John Linton ......in a year of interesting months.
despite the various and varied issues that continue to make life more difficult than I remember it being for quite a while the results reported at the weekly sales meeting we hold each Friday were all, and quite evenly across the 'product range' very positive. We split the responsibilities for obtaining our revenue targets across four 'groups':
1) Residential ADSL1 and ADSL2
2) Corporate services
3) Telephone services (including VoIP)
4) Wireless services and SMS
and each group has reached its, pretty tough, May revenue and new business targets. Of course, May is one of the 'best' months of the year for selling pretty much anything in Australia for reasons I have yet to fully understand. Anyway the May results were on or above the planned targets which is always heartening especially when you are finalising new targets for the coming financial year.
One of our key growth areas has been our corporate sales - we have doubled our revenue from corporate business over the past twelve months and are planning to double it again over the coming year. One of the reasons we have been able to do that has been via being the first (?) data provider to offer low cost Ethernet services that replace the aging SHDSL service used by most small and small/medium businesses. These new services are delivered by the carrier installing a 'box' in a local exchange (pretty similar to a non-Telstra provider installing an ADSL2 DSLAM in a Telstra exchange) and aggregating copper PSTN lines in 'groups' to provide Ethernet symmetrical services of up to 20 mbps (and in some circumstances up to 40 mbps) at prices that are, in Telstra and other suppliers cases) more than 50% lower cost than the 2x2 mnps services offered by those suppliers.
Exetel (courtesy of AAPT) have been providing these Ethernet services for the best part of a year now and other providers have also started to offer those services during that time - but they have all had a major problem - they have been ripping off their customers for so long charging prices that are a mark up of 600% to 800% on their costs that they have a problem offering something ten times as fast at 50% below wht their customer base is currently paying. This is clearly illustrated in Telstra's announced prices cited in this article:
http://www.itwire.com/business-it-news/networking/39414-telstra-replaces-symmetric-dsl-offeings-with-ethernet
The prices are horrendously high compared to pricing for the identical services offered by Exetel:
http://www.exetel.com.au/large_xdsl_pricing.php
The bulk of Exetel's corporate new business sales each month is now Ethernet over PSTN services (with the remaining 25% coming from fibre services and the occasional SHDSL service where Ethernet is not available). In April we sold a record 60 new Ethernet services and will go close to that figure again by COB next Monday. One of my planning concerns for next year was what new pricing Telstra (and other providers) would offer for Ethernet services and Telstra's published pricing (which I understand they will discount heavily when faced with competitive offers) comes as a 'bonus' - it is so ridiculously high.

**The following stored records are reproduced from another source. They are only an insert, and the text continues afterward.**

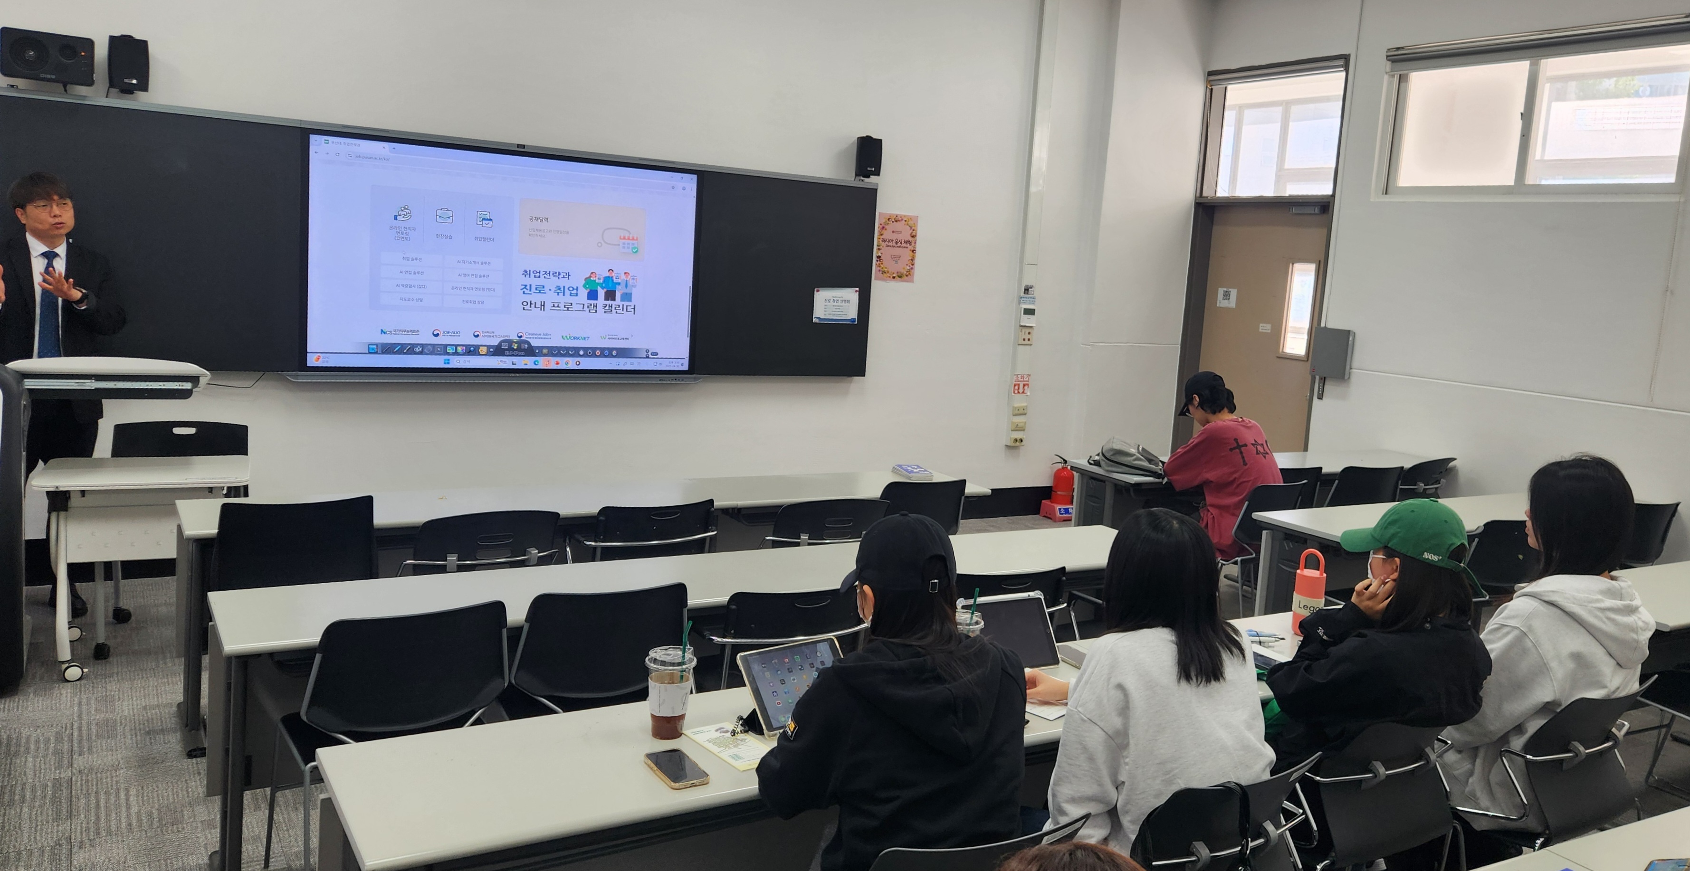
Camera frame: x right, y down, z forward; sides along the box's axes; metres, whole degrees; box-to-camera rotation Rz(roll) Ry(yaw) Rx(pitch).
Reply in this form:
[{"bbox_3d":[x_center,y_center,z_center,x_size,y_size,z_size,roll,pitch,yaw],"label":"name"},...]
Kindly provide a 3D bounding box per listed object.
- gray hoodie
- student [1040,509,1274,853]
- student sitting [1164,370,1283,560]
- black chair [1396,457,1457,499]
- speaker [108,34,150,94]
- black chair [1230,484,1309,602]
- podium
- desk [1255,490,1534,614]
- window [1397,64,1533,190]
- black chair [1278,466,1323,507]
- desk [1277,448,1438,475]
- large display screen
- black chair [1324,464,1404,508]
[{"bbox_3d":[1.685,0.619,2.808,0.520,0.600,0.480,-2,10,-33],"label":"gray hoodie"},{"bbox_3d":[0.551,0.726,2.391,0.580,1.250,0.720,-2,11,-35],"label":"student"},{"bbox_3d":[1.802,0.313,5.590,0.540,1.270,0.720,-2,11,-37],"label":"student sitting"},{"bbox_3d":[3.065,0.516,6.427,0.520,0.800,0.550,-3,11,-39],"label":"black chair"},{"bbox_3d":[-2.996,-1.552,4.699,0.145,0.235,0.150,-2,11,-35],"label":"speaker"},{"bbox_3d":[1.865,0.576,5.490,0.500,0.790,0.540,-2,11,-36],"label":"black chair"},{"bbox_3d":[-2.626,0.296,4.158,0.680,1.100,0.580,-1,10,-31],"label":"podium"},{"bbox_3d":[2.813,0.710,5.158,2.350,0.735,0.450,-1,10,-29],"label":"desk"},{"bbox_3d":[3.487,-1.747,6.346,0.060,0.680,0.720,-1,10,-31],"label":"window"},{"bbox_3d":[2.033,0.521,5.731,0.480,0.820,0.530,-2,10,-31],"label":"black chair"},{"bbox_3d":[2.812,0.499,6.480,1.200,0.707,0.450,-1,10,-31],"label":"desk"},{"bbox_3d":[-1.666,-0.859,5.659,1.930,1.090,0.090,-1,10,-31],"label":"large display screen"},{"bbox_3d":[2.451,0.531,5.738,0.500,0.814,0.540,0,9,-25],"label":"black chair"}]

I feel more comfortable planning to double our business revenues with Telstra 'out of the game' and hopefully that pricing will encourage the other 'umbrella pricists' to follow the same path (all of them have current revenue bases to protect). To achieve 100% growth at any time is never easy and it will depend on how we can develop our corporate sales and engineering force over the coming months and, of course, how we can structure our 'product offerings' to meet what competitors continue to do.
However these are issues I understand much better than most people we will be competing with.